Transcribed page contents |
═══

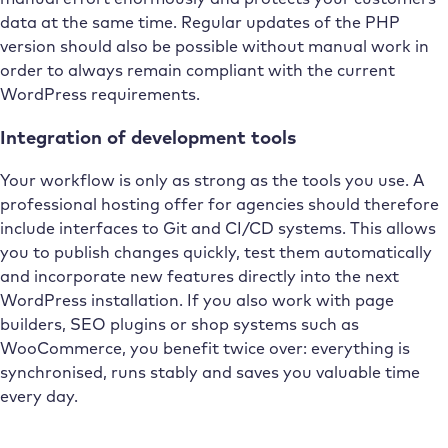
data at the same time. Regular updates of the PHP
version should also be possible without manual work in
order to always remain compliant with the current
WordPress requirements.
Integration of development tools
Your workflow is only as strong as the tools you use. A
professional hosting offer for agencies should therefore
include interfaces to Git and CI/CD systems. This allows
you to publish changes quickly, test them automatically
and incorporate new features directly into the next
WordPress installation. If you also work with page
builders, SEO plugins or shop systems such as
WooCommerce, you benefit twice over: everything is
synchronised, runs stably and saves you valuable time
every day.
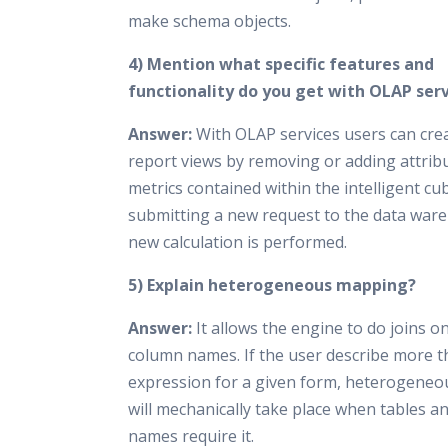
make schema objects.
4) Mention what specific features and
functionality do you get with OLAP serv
Answer:
With OLAP services users can cre
report views by removing or adding attrib
metrics contained within the intelligent cu
submitting a new request to the data war
new calculation is performed.
5) Explain heterogeneous mapping?
Answer:
It allows the engine to do joins o
column names. If the user describe more 
expression for a given form, heterogene
will mechanically take place when tables 
names require it.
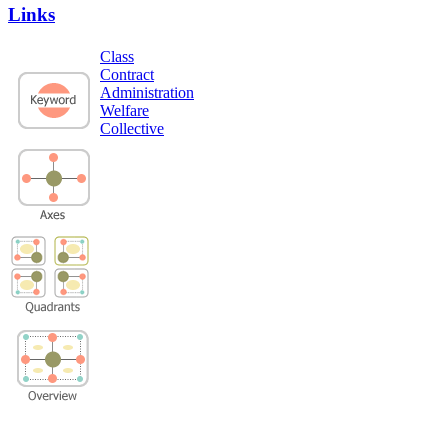
Links
Class
Contract
Administration
Welfare
Collective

═══

EXERCISE DESCRIPTION | In the entries above, which lines hold the string "should"? Report all of them.

RESPONSE BELOW |
version should also be possible without manual work in
professional hosting offer for agencies should therefore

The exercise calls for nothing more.